Question

Ben uses a compass and a straightedge to construct angle DEF is congruent to angle ABC, as shown

Answer 1

Uh huh, and then what?

Answer 2

Lol,

Which statement best explains why Ben uses the width BI to create the arc JK from point E?

angle DEF is congruent to angle ABC when BH = EK, BI = JK, and HI = EJ.

BI = JK when angle DEF is congruent to angle ABC.

BI = EJ when angle DEF is congruent to angle ABC.
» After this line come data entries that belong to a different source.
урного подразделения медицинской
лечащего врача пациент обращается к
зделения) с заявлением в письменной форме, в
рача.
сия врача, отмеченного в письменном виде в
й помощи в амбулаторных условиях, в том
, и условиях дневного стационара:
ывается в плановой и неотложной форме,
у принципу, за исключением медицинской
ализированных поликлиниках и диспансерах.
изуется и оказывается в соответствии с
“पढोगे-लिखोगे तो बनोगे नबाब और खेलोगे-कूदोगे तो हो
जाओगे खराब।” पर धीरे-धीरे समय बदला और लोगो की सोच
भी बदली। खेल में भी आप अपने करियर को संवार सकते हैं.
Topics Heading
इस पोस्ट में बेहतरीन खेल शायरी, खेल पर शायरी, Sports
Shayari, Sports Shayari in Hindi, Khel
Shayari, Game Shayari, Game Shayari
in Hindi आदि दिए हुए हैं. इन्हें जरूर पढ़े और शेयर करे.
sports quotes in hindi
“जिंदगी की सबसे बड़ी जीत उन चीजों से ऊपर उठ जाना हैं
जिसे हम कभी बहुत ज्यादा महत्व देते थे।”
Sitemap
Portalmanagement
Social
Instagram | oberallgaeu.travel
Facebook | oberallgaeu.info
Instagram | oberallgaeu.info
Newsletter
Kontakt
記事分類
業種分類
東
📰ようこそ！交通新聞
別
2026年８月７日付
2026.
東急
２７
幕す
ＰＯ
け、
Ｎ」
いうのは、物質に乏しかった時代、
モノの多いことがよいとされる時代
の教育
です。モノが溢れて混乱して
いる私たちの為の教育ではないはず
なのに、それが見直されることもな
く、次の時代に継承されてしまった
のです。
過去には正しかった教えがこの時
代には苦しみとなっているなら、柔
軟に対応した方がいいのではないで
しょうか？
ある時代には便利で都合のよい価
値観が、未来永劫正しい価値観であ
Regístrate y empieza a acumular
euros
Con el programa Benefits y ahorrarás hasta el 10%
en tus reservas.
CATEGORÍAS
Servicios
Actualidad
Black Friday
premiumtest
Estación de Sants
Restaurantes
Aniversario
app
angle DEF is congruent to angle ABC when BH = EJ, BI = EK, and HI = JK.

Answer 3

@CliffSedge

Answer 4

Compare each of those statements to the picture and see if you can find which ones don't make sense.

Answer 5

Think of it in terms of proving two triangles congruent by side-side-side theorem.

Answer 6

Im still having problems. All this is what confuses me!

Answer 7

Think about drawing that first arc around ABC; it makes BI=BH. (postulate I.3.)
By copying those lengths (prop. I.2.) over to DEF; it makes BI=BH=EK=EJ.
That gives two pairs of congruent sides.
Lastly, copying HI to JK, that provides the third pair of congruent sides and you'll have two triangles congruent by SSS. (prop. I.8.)
You can then deduce that the angles are equal because of CPCTC (corresponding parts of congruent triangles are congruent).